Now back to the car. Last year, I wasn't happy with my car stereo because I couldn't plug in my iPod and listen to music and podcasts during my daily commute. So, I went online, did some research, and bought one. And guess what, it came with a manual that described how to install it!. So installing it wasn't that difficult, and I can now play my iPod. Was it ideal? No, for my taste the buttons are too small, and I don't like the blue color, but I can plug in my iPod and that was the objective. So mission accomplished. Many people do modifications to their car either to improve the functionality, or just the way it looks.
These are all improvements or enhancements, or whatever you want to call it.
So when I hear the phrase 'fixing people', I think what is really meant is how to improve someone, how to enhance someone, how to make someone shine, etc. But again, where's the blueprint, where's the manual? Are these needed for personal enhancements?

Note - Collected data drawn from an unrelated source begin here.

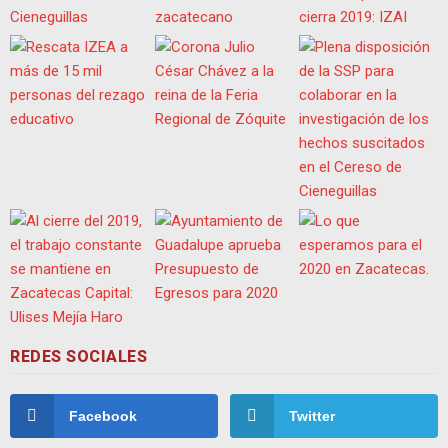
REDES SOCIALES
Facebook
Twitter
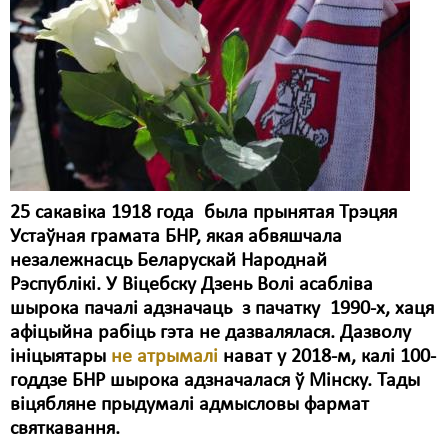
Карная псыхіятрыя
КПЧ ААН
Культурныя правы
ЛПП
Мігранты
Мірныя сходы
25 сакавіка 1918 года была прынятая Трэцяя
Устаўная грамата БНР, якая абвяшчала
Палітвязьні
незалежнасць Беларускай Народнай
Праваабаронцы
Рэспублікі. У Віцебску Дзень Волі асабліва
шырока пачалі адзначаць з пачатку 1990-х, хаця
Правы дзіцяці
афіцыйна рабіць гэта не дазвалялася. Дазволу
ініцыятары
не атрымалі
нават у 2018-м, калі 100-
Пэнітэнцыярная сыстэма
годдзе БНР шырока адзначалася ў Мінску. Тады
Распальваньне варожасьці
віцябляне прыдумалі адмысловы фармат
святкавання.
Рознае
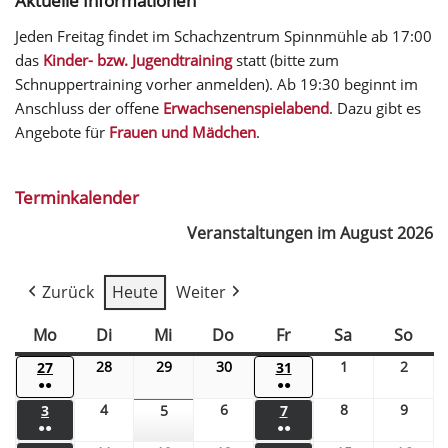
Aktuelle Informationen
Jeden Freitag findet im Schachzentrum Spinnmühle ab 17:00
das
Kinder- bzw. Jugendtraining
statt (bitte zum
Schnuppertraining vorher anmelden). Ab 19:30 beginnt im
Anschluss der offene
Erwachsenenspielabend
. Dazu gibt es
Angebote für
Frauen und Mädchen
.
Terminkalender
Veranstaltungen im August 2026
Zurück
Heute
Weiter
Mo
Di
Mi
Do
Fr
Sa
So
28
29
30
1
2
27
31
●●
●●
4
6
8
9
3
5
7
●●
●●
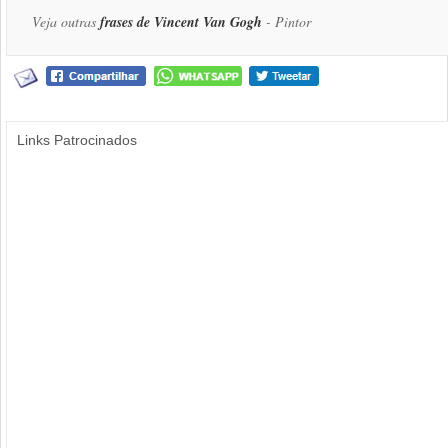
Veja outras
frases de Vincent Van Gogh
- Pintor
Links Patrocinados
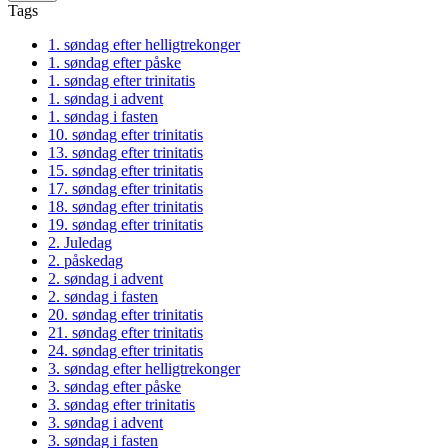
Tags
1. søndag efter helligtrekonger
1. søndag efter påske
1. søndag efter trinitatis
1. søndag i advent
1. søndag i fasten
10. søndag efter trinitatis
13. søndag efter trinitatis
15. søndag efter trinitatis
17. søndag efter trinitatis
18. søndag efter trinitatis
19. søndag efter trinitatis
2. Juledag
2. påskedag
2. søndag i advent
2. søndag i fasten
20. søndag efter trinitatis
21. søndag efter trinitatis
24. søndag efter trinitatis
3. søndag efter helligtrekonger
3. søndag efter påske
3. søndag efter trinitatis
3. søndag i advent
3. søndag i fasten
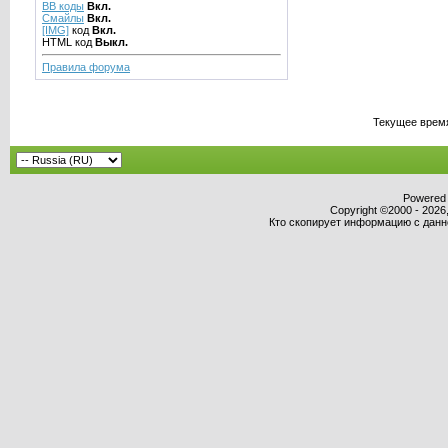
BB коды
Вкл.
Смайлы
Вкл.
[IMG]
код
Вкл.
HTML код
Выкл.
Правила форума
Текущее врем
Powered b
Copyright ©2000 - 2026,
Кто скопирует информацию с данног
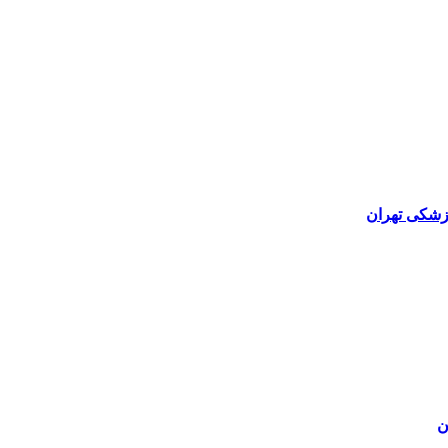
پزشکی تهران
ن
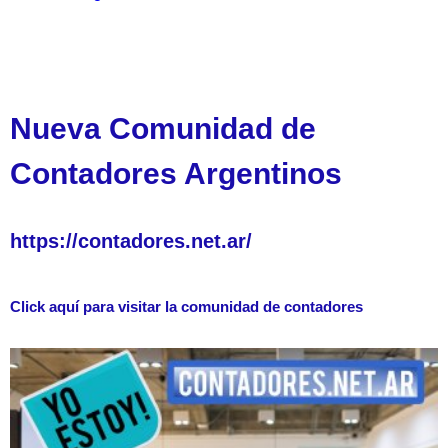
Nueva Comunidad de
Contadores Argentinos
https://contadores.net.ar/
Click aquí para visitar la comunidad de contadores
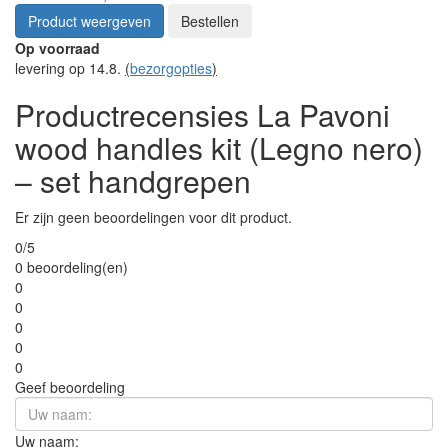
Product weergeven
Bestellen
Op voorraad
levering op 14.8.
(
bezorgopties
)
Productrecensies La Pavoni
wood handles kit (Legno nero)
– set handgrepen
Er zijn geen beoordelingen voor dit product.
0/5
0 beoordeling(en)
0
0
0
0
0
Geef beoordeling
Uw naam:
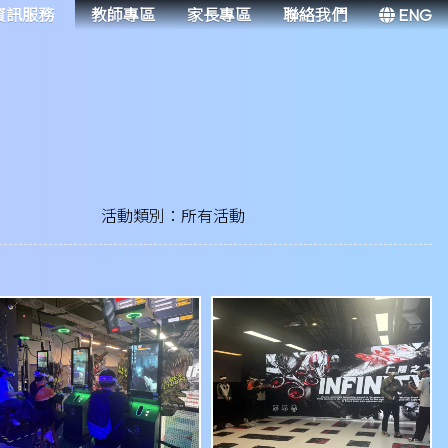
資訊服務
教師專區
家長專區
聯絡我們
ENG
活動類別：所有活動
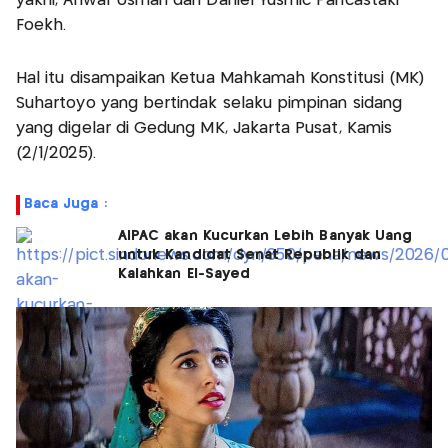
yakni, Anwar Usman dan Daniel Yusmic Pancastaki
Foekh.
Hal itu disampaikan Ketua Mahkamah Konstitusi (MK)
Suhartoyo yang bertindak selaku pimpinan sidang
yang digelar di Gedung MK, Jakarta Pusat, Kamis
(2/1/2025).
Baca Juga :
AIPAC akan Kucurkan Lebih Banyak Uang
untuk Kandidat Senat Republik dan
Kalahkan El-Sayed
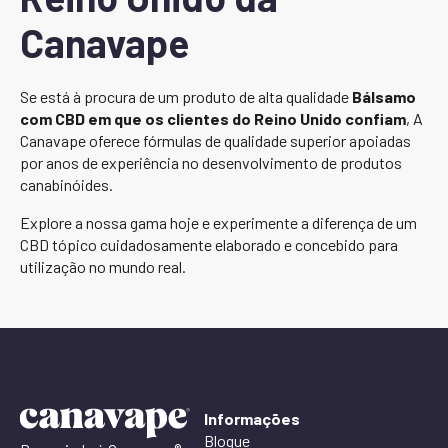
Canavape
Se está à procura de um produto de alta qualidade
Bálsamo
com CBD em que os clientes do Reino Unido confiam
, A
Canavape oferece fórmulas de qualidade superior apoiadas
por anos de experiência no desenvolvimento de produtos
canabinóides.
Explore a nossa gama hoje e experimente a diferença de um
CBD tópico cuidadosamente elaborado e concebido para
utilização no mundo real.
Informações
Blogue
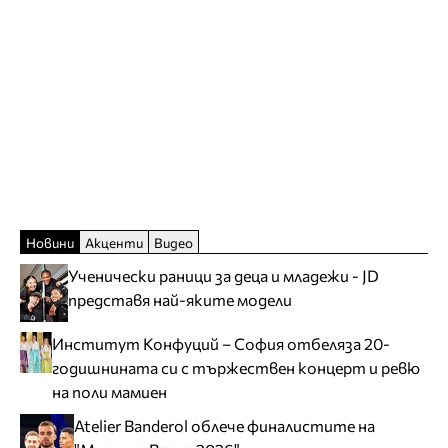
Новини
Акценти
Видео
Ученически раници за деца и младежи - JD
представя най-яките модели
Институт Конфуций – София отбеляза 20-
годишнината си с тържествен концерт и ревю
на поли мамиен
Atelier Banderol облече финалистите на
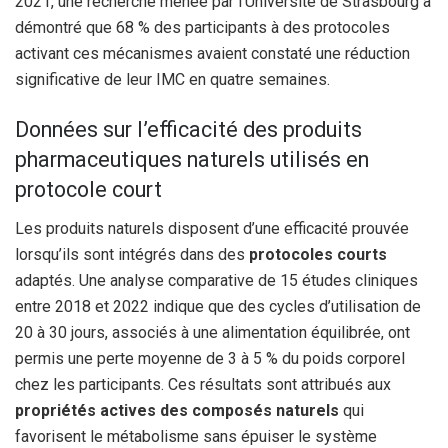
2021, une recherche menée par l’Université de Strasbourg a
démontré que 68 % des participants à des protocoles
activant ces mécanismes avaient constaté une réduction
significative de leur IMC en quatre semaines.
Données sur l’efficacité des produits
pharmaceutiques naturels utilisés en
protocole court
Les produits naturels disposent d’une efficacité prouvée
lorsqu’ils sont intégrés dans des
protocoles courts
adaptés. Une analyse comparative de 15 études cliniques
entre 2018 et 2022 indique que des cycles d’utilisation de
20 à 30 jours, associés à une alimentation équilibrée, ont
permis une perte moyenne de 3 à 5 % du poids corporel
chez les participants. Ces résultats sont attribués aux
propriétés actives des composés naturels
qui
favorisent le métabolisme sans épuiser le système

Now I am not saying that because there is no blueprint and/or manual that people are not in need of enhancements, improvements, or even a new coat of paint. As amatter of fact, thank goodness there are no such things, live would be boring because we would all know what the outcome is.
I just don't think that 'fixing people' is the correct phrase to use, since it implies that a person is broken based on an imaginary blueprint, and there is a manual somewhere that describes how to successfully execute a repair.